The data section start
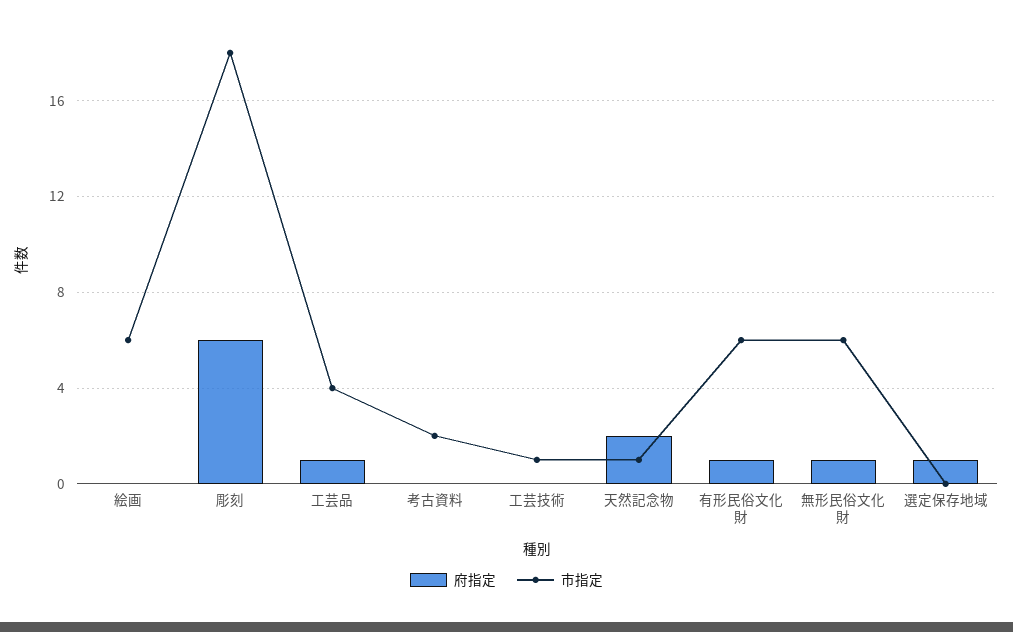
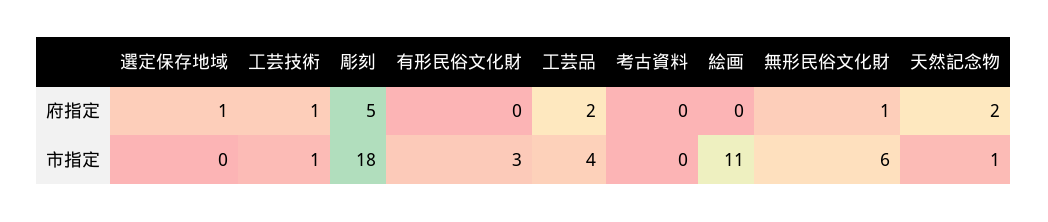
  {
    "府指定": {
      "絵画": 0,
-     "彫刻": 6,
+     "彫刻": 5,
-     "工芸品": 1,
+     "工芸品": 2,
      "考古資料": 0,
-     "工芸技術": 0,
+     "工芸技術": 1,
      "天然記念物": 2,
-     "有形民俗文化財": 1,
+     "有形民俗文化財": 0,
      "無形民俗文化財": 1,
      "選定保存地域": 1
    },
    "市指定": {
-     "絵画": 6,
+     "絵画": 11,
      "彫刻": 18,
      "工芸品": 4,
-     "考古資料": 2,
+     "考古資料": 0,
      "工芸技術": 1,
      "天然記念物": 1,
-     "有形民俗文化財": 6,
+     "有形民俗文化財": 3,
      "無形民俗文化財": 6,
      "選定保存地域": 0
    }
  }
The data section end
The data section start
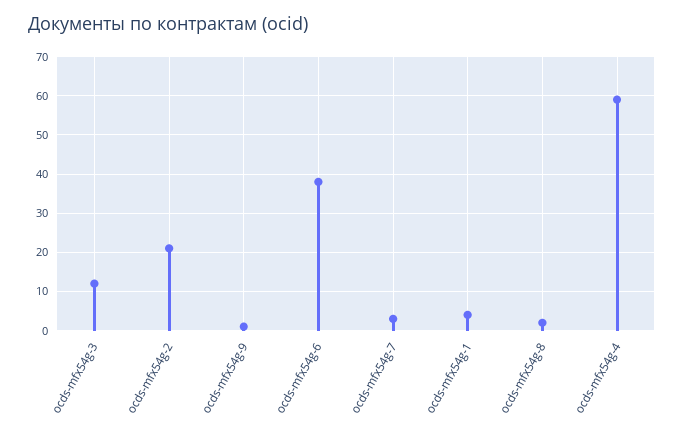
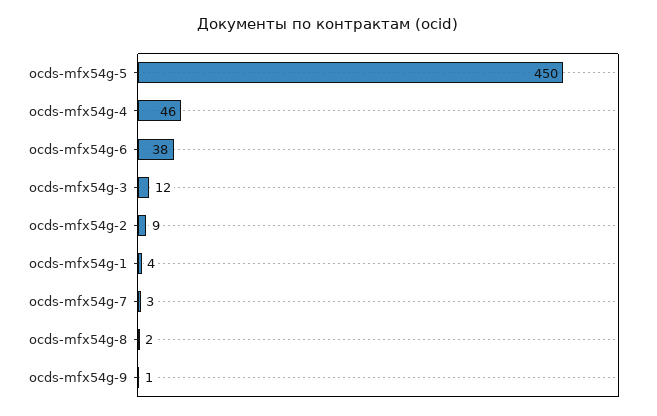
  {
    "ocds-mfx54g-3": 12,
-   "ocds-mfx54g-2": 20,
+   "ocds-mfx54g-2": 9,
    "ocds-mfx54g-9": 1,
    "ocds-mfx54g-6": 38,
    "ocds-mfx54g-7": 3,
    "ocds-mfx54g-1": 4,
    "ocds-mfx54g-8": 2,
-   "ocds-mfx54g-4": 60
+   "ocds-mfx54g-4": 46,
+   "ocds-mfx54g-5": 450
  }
The data section end
#### [Exercise requirements]
Your answer should consist of the lines above that hold the word "有形民俗文化財".

#### [Written reply]
-     "有形民俗文化財": 1,
+     "有形民俗文化財": 0,
-     "有形民俗文化財": 6,
+     "有形民俗文化財": 3,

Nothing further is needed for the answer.